Review: Jay-Dea Lopez - Systemic Collapse
The air is thick, and there’s something wondrous about that. The sound of crickets clots the sky – an invisible choir that amasses to a shrill, aggressive cloud of sound without definable origin – while the buzz of electricity (perhaps from a nearby power generator) veils the soundscape with a similarly imposing, buzzing opacity. Without any clear indicator as to where these recordings are made and how they have been used (the accompanying notes only inform me that the field recordings appear unprepared and are sourced from various spots around Australia), I’m left stranded in the outback, staggering through the night in an attempt to establish my sense of location, all the while aware that this “place” may in fact be a phantom construction of two or more soundscapes overlain.

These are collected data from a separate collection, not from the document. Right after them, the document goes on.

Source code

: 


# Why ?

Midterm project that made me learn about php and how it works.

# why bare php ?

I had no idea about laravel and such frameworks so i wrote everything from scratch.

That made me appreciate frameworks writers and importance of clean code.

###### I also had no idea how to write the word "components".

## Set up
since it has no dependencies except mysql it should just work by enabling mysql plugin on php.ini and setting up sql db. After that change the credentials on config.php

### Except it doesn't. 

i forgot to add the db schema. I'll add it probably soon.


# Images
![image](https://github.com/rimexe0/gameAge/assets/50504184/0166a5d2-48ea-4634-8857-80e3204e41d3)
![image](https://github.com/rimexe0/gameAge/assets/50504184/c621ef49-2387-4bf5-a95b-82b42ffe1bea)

There is a terrific degree of disturbance and tension at work here; the sense of a rattled equilibrium, perhaps caused by the entrance of an unfamiliar presence or an unexpected change in the weather. The crickets appear to gather closer inward at some points, often when the electricity buzz is at its most serrated and unstable, and “Systemic Collapse” feels like a landscape prophesising the imminence of something disastrous; a panic and instability shivers throughout this 20-minute recording, as though the sonic environment is responding noisily to some pre-emptive tremors mumbling way below the threshold of human hearing. It’s got a mysterious narrative to it, which makes for some thoroughly immersive listening.